The Communication Theory & Methodology division announced the inaugural winner of the Best Article of the Year Award at its annual meeting in St. Louis on August 12th.
The winning paper explains a new method for modeling the relationships between people—or things—that communicate in networks.
This award is new this year. Each year, a panel of scholars will recognize the single article published in the field’s leading methods publication during the previous year that contributed the most to the study of communication theory and methodology. The award, which includes an honorarium, is sponsored by both the CT&M division and the journal Communication Methods and Measures.
The winning paper was selected in a two-step process. First, editors of the journal narrowed down the list of articles. Journal Editor Andrew Hayes commented that “With four years of articles to go through for this first year, constructing the short list … was quite difficult. We had a hard time narrowing it down to the top 3 from our first short list of 10. There were so many good papers, each with strengths that distinguished them from other similarly strong papers.”

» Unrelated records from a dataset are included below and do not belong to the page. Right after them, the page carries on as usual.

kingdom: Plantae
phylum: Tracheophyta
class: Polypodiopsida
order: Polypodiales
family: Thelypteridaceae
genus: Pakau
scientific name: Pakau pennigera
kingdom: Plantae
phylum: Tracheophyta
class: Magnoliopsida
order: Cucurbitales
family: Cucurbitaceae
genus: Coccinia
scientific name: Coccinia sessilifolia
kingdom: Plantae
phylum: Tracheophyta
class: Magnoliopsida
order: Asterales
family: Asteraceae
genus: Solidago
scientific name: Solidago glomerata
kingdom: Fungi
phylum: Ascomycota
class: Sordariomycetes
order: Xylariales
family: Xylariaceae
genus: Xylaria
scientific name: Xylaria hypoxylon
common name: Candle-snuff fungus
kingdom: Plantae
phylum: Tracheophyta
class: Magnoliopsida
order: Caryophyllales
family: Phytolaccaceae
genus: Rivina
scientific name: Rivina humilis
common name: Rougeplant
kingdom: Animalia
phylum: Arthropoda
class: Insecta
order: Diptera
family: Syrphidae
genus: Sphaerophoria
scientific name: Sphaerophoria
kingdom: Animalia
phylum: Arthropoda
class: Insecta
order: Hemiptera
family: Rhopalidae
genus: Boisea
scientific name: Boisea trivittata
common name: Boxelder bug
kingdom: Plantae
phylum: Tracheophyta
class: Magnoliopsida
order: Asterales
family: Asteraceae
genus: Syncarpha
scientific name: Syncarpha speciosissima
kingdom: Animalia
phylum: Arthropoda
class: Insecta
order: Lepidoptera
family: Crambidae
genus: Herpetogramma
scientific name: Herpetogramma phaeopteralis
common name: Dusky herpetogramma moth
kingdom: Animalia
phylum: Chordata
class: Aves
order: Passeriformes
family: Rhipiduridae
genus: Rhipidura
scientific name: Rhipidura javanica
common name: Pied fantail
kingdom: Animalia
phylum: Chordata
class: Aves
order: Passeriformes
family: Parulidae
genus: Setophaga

Then the CT&M awards committee selected the winner out of the papers nominated by the journal. Outgoing CT&M Division Chair Hernando Rojas said, “Recognizing the most sophisticated methodological work in the field is a central part of the Communication Theory & Methodology division’s mission. The difficulty of our task in selecting these articles is an important indicator of the increasing maturity of our field.”
The authors of the winning paper were recognized with a $250 prize and a certificate at the Division’s annual meeting on August 12th, 2011, at the annual conference of the Association for Education in Journalism and Mass Communication in St. Louis. The winning paper’s title was “Exponential Random Graph (p*) Models as a Method for Social Network Analysis in Communication Research.” The article was written by Michelle Shumate and Edward T. Palazzolo and first appeared in Communication Methods and Measures in December 2010. It introduces communication researchers to a new class of methods and gives a primer on the how-to.
During this inaugural year of the Best Article Award, the division and the journal also awarded honorable mentions to a pair of articles first published in 2008. Klaus Krippendorff won for “Systematic and Random Disagreement and the Reliability of Nominal Data.” The other honorable mention went to a team of authors consisting of James D. Sargent, Keilah A. Worth, Michael Beach, Meg Gerrard and Todd F. Heatherton, for “Population-Based Assessment of Exposure to Risk Behaviors in Motion Pictures.”
Communication Theory & Methodology congratulates the authors of all three winning articles!